I have at home a chair--a plain, hand-made wooden chair with a
wooden seat, with rectangular and cross red stripes, and on one
panel in the back is a hand-painted bouquet of flowers in colors--
all showing the hand of a careful, neat and skilled workman.
Underneath the seat is a faded and torn paper label on which is
printed "Black and Sons, Chair Makers, Philadelphia,
Pennsylvania."
Just a plain straightback wooden chair. A more elaborate one
could probably be bought now for $2. And yet, my grandfather
brought that chair to my grandmother for her parlor on horseback
from Philadelphia to Russellville, in this County, some 80-odd
years ago, piled high on top of a big horseback load of goods.
Think of the effort it took! Think of the space it took away from
profitable calico! Think of the many, many times on that
thousand-mile horseback ride that grandfather looked back and
felt to see if it were coming along with the balance of the load.
Think of the many times it slipped to one side or the other and
had to be retied. Think of the many nights it had to be unloaded,
and the many mornings it had to be tied back on again. And
lastly, my good folks, think of the joy it gave that little old
woman up at Russellville--how she showed it to the neighbors; the
care that was subsequently given it; the wonderful pleasure it
gave her; and the proud feeling it secretly gave him. . . It was
she who told their children the story of that little chair.

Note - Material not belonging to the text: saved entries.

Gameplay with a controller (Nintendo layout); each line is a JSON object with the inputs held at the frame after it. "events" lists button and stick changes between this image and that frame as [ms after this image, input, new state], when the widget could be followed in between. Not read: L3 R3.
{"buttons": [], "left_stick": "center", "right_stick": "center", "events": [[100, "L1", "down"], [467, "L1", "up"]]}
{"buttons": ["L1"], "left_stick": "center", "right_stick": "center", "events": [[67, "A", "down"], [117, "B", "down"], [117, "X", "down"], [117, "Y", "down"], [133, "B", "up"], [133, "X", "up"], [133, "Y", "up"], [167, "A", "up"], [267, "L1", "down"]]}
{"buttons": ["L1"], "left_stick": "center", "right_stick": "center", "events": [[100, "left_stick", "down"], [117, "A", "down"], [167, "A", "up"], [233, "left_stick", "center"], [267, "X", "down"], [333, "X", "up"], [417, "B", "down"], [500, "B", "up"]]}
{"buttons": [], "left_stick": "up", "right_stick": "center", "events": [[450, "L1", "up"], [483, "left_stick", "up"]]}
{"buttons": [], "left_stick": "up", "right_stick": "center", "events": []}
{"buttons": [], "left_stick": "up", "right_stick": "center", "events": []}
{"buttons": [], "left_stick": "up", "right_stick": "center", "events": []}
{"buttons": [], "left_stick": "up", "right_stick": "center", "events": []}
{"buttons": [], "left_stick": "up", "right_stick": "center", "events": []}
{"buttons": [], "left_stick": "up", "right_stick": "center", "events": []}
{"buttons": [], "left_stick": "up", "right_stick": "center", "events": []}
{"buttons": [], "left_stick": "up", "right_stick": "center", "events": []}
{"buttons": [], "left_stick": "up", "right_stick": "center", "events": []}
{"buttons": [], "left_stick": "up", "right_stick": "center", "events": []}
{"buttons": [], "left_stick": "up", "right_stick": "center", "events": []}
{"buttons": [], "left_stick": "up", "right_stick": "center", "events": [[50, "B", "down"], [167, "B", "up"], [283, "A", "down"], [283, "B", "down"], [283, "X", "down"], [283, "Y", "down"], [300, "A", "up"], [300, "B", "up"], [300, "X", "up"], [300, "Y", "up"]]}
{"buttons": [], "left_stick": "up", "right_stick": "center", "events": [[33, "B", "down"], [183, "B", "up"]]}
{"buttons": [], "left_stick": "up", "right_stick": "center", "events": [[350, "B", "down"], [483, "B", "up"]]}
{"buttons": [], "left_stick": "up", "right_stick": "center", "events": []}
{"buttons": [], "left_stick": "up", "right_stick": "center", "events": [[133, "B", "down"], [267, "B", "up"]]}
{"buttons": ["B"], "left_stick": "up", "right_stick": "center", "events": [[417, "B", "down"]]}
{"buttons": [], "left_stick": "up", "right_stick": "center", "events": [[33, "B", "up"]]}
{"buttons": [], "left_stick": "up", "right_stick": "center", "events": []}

That, my friends, is the kind of heart throb we are gradually
learning to ignore in these days of financial struggles. There
are those among you, who by denying yourselves, have given your
wives, sons and daughters saddle horses, pianos, automobiles and
even farms--and at great sacrifice--and there are also those
among you who have given your families their first iron stove, a
candle mold, calico dresses, and perhaps a little straightback
wooden chair.
Therefore, today let us go back. Let us forget the things to
which we have applied ourselves too assiduously, the things that
modern conditions have forced us to adopt and strive for. For the
day, at least, let us turn back to the days when you were young
and this community was young: To the days when you courted and
were courted in the chinked log house before the stone fireplace;
back to the time when catnip, tansy and peppers hung from the
rafters; back to the days of the smoke-house with its pungent
tang of hickory bark and corn cobs; when tomatoes were grown for
ornament and thought to be poisonous. Let us again go down to the
spring house and get a bucket of water to set under the gourd on
the kitchen table. Let's stir up the fire in the fireplace, hang
the pot on the crane or test the heat in the Dutch oven; carry
the ashes out and put them in the hopper. Let's you and I and all
of us go up and see how the dried apples are holding out, and
then look the hams over to see if they have any worms in them.
Let us hie back to the days when all debts fell due at Christmas
time; when mortgages were useless and practically unknown, and
when every man's word was his bond. Let's eat a dinner of bacon,
corn bread, milk and honey, and other wholesome things of those
days, on the back porch or in the summer kitchen, while the
younger girls shoo the flies off the table and the chickens off
the porch. And then tonight, after supper, let's gather around
the candle on the table, with Mother in the little chair knitting
and mending with her hands, and rocking the cradle with her foot,
while Father takes down the family Bible and piously reads a
verse. Then, on our knees, and with heads bowed, let us hear that
hallowed voice of Father, from whose nerveless grasp have long
since dropped the working tools of life, rise in fervent prayer
to Almighty God to protect us and keep us all safe from harm.